What the exercise asks —
Look below for the line containing "HÖRBÜCHEREI"; from there, print each line exactly up to and including the line containing "erfüllen (Sie haben", and stop.

Top of Records

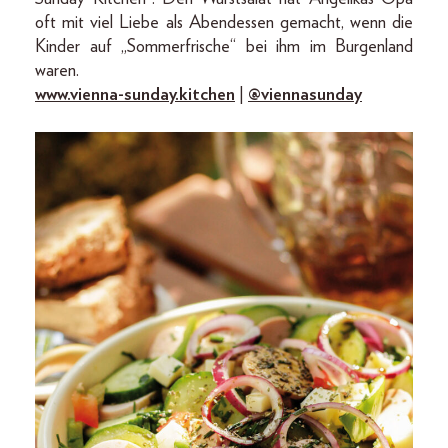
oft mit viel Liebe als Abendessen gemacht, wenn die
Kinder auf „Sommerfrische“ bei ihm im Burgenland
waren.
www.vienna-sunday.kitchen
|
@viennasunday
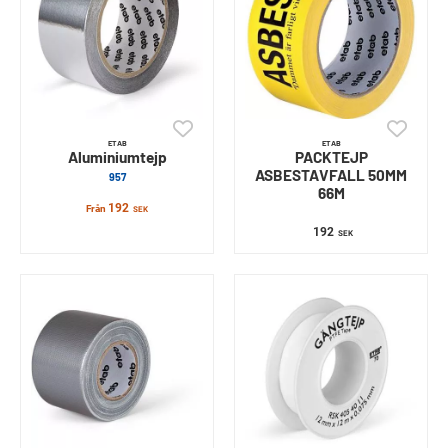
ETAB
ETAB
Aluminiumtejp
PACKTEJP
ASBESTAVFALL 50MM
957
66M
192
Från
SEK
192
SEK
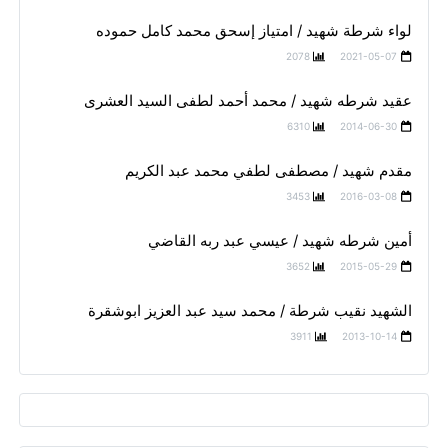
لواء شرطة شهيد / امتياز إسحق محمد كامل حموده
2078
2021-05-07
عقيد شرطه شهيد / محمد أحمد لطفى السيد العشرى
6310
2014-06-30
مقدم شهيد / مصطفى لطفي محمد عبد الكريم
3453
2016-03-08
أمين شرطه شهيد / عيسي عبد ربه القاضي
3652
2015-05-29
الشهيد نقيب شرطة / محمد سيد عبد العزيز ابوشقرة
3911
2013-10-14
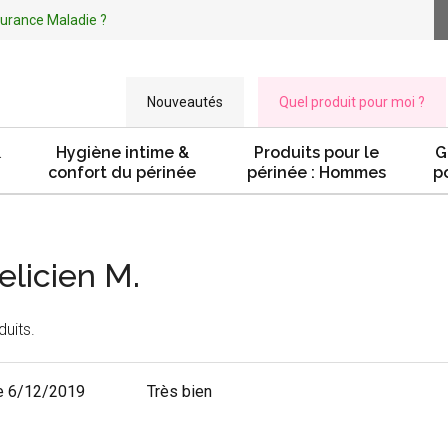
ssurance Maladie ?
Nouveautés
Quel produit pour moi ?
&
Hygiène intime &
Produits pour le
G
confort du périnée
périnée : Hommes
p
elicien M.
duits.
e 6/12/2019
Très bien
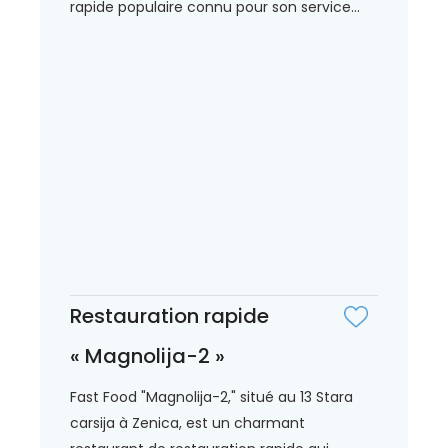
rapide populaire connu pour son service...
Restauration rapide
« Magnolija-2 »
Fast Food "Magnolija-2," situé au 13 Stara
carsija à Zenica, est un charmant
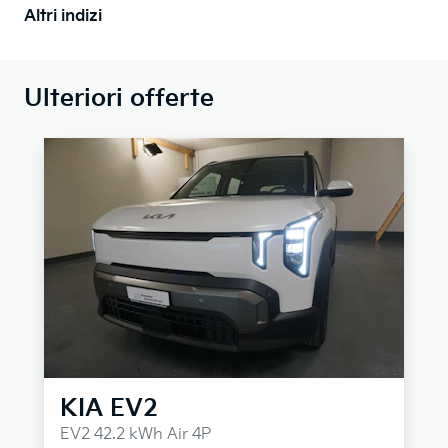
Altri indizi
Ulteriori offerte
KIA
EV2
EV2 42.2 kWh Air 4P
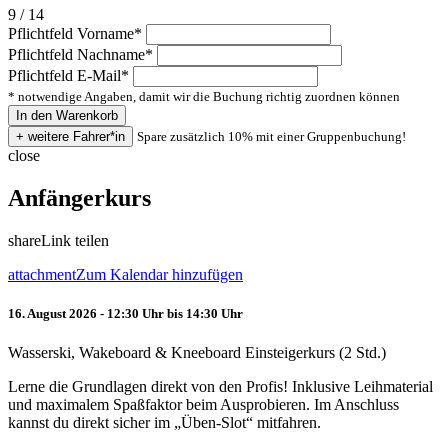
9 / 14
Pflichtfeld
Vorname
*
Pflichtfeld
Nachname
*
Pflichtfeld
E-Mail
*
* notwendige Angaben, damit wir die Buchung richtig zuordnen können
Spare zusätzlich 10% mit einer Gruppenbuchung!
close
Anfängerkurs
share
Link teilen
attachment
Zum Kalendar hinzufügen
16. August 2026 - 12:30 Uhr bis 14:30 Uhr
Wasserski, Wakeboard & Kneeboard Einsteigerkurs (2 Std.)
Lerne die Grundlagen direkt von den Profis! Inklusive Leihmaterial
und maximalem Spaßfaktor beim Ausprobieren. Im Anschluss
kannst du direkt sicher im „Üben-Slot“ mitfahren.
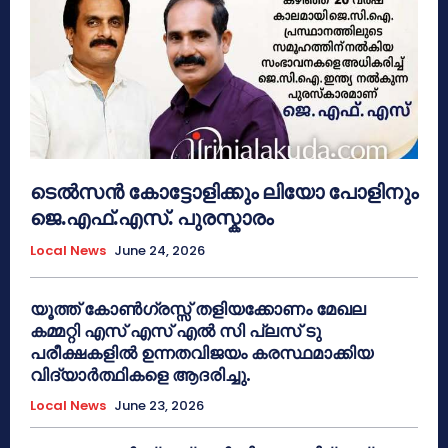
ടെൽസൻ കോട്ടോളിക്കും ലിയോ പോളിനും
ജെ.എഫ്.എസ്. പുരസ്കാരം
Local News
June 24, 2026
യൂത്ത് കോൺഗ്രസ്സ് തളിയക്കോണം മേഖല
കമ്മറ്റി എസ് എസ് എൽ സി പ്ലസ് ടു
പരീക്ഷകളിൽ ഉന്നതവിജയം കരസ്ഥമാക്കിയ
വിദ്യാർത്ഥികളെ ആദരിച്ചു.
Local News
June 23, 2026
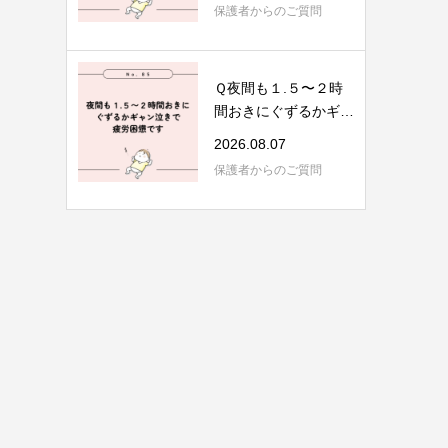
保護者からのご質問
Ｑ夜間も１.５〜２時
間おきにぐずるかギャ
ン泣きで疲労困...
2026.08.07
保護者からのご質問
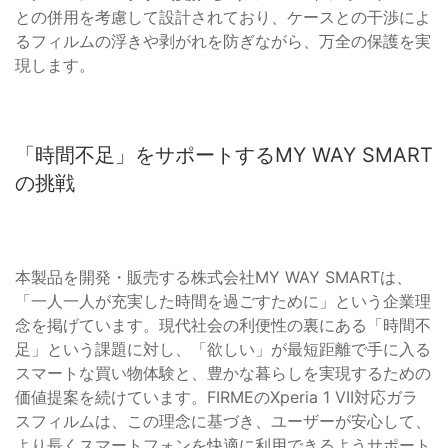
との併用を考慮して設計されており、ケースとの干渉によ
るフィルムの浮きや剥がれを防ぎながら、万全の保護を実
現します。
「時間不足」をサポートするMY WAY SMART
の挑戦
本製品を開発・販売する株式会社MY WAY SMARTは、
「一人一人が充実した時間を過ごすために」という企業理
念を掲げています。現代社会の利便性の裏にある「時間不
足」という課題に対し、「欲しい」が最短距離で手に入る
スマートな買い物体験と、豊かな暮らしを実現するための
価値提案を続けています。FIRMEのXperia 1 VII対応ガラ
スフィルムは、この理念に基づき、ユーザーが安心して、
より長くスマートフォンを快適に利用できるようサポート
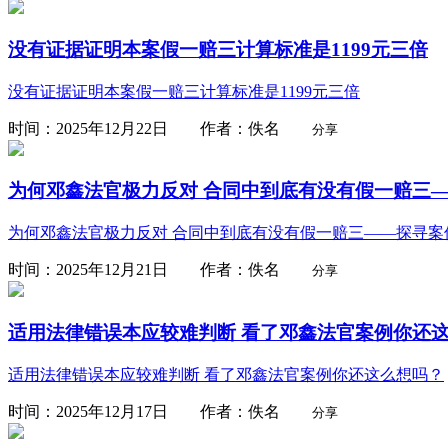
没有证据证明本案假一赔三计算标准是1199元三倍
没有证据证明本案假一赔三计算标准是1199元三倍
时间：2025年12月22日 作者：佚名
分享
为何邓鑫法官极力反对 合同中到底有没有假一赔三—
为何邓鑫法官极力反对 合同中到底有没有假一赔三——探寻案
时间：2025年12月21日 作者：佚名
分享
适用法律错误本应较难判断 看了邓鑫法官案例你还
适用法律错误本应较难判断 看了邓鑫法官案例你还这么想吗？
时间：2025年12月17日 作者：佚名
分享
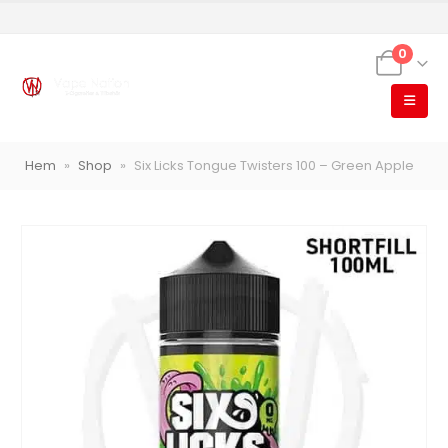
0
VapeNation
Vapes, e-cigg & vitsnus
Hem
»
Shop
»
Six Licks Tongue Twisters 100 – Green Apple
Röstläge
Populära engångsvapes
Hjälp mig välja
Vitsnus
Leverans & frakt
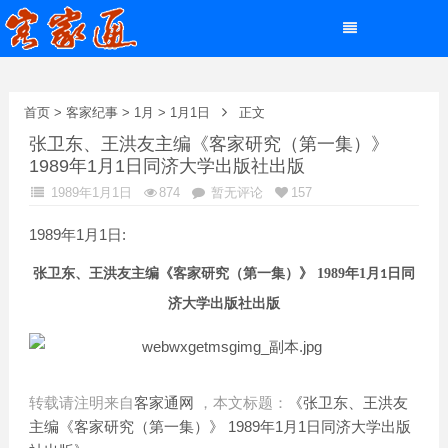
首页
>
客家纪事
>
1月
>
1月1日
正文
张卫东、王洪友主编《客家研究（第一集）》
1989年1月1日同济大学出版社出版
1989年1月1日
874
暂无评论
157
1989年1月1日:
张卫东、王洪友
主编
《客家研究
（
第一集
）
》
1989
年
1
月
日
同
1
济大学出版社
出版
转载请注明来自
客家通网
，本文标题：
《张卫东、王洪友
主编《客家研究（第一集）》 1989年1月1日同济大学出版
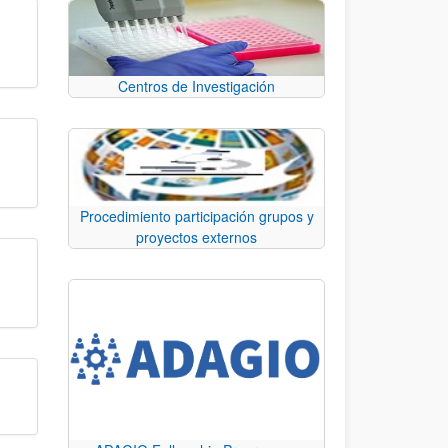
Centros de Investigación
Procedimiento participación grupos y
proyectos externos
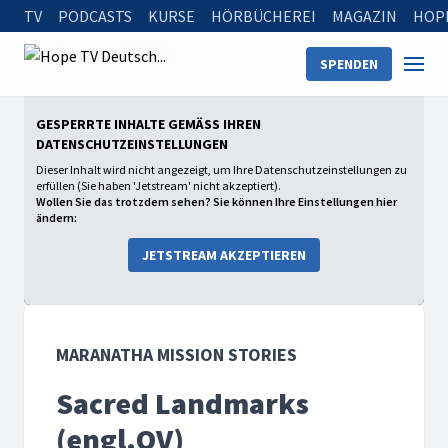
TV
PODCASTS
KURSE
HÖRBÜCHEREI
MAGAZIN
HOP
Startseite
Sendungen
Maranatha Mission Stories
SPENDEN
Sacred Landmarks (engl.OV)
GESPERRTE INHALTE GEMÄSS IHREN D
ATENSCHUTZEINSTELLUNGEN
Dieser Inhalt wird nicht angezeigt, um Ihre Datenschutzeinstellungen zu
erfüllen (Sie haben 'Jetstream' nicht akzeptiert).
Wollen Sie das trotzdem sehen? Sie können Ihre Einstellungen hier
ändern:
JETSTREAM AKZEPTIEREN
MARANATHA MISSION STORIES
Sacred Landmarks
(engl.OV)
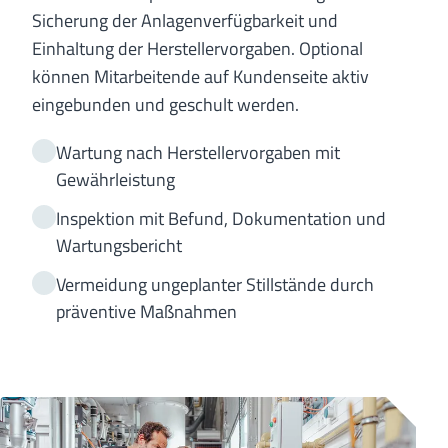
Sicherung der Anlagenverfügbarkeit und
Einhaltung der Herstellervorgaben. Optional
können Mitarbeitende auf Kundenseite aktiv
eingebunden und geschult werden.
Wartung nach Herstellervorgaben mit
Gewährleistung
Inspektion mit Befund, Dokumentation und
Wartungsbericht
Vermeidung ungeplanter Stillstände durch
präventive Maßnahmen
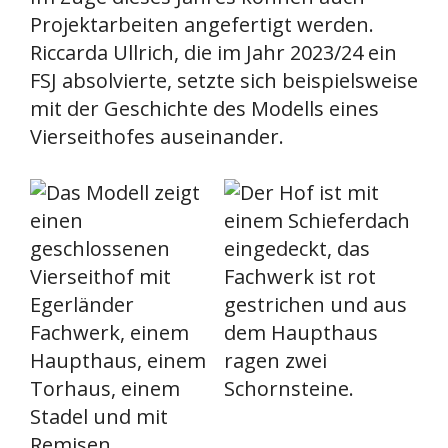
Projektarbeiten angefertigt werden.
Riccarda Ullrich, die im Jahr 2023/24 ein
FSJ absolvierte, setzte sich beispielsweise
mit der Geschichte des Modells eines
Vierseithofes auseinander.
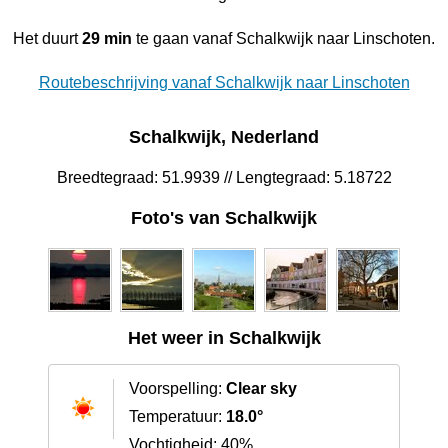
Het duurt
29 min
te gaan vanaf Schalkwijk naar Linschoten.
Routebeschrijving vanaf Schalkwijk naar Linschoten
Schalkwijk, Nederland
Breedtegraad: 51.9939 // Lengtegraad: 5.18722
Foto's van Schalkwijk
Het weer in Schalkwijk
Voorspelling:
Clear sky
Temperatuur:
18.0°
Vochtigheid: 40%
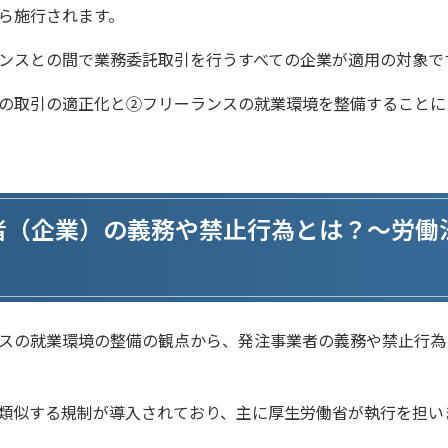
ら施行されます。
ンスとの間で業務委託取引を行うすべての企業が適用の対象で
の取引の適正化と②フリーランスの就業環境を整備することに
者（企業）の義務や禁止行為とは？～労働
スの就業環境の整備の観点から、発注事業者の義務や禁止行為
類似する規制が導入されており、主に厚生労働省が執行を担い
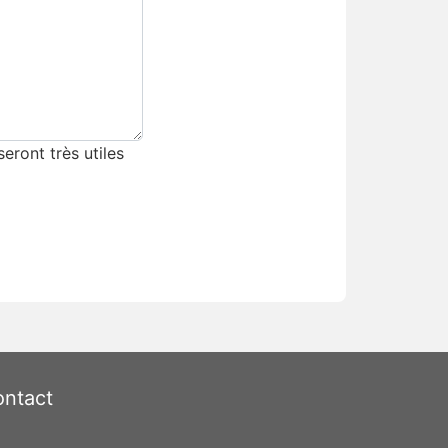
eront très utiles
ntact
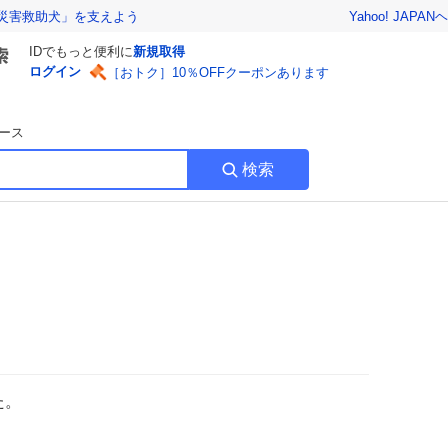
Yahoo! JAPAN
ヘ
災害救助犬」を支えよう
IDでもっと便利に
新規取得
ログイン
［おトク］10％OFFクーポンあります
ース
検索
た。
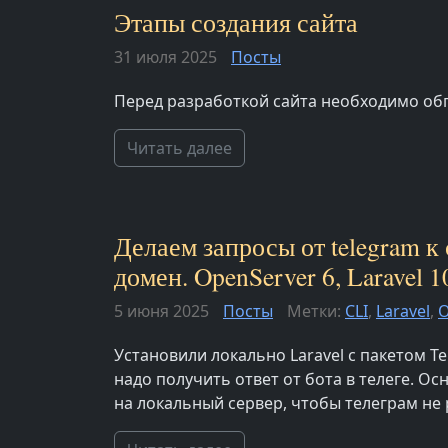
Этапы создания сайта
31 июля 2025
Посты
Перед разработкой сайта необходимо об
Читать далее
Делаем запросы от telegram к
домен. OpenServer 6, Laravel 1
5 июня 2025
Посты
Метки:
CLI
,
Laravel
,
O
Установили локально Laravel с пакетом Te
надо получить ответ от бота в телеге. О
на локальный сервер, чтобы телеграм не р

Bottom of Records

Reply —
HÖRBÜCHEREI
MAGAZIN
HOP
Startseite
Sendungen
Maranatha Mission Stories
SPENDEN
Sacred Landmarks (engl.OV)
GESPERRTE INHALTE GEMÄSS IHREN D
ATENSCHUTZEINSTELLUNGEN
Dieser Inhalt wird nicht angezeigt, um Ihre Datenschutzeinstellungen zu
erfüllen (Sie haben 'Jetstream' nicht akzeptiert).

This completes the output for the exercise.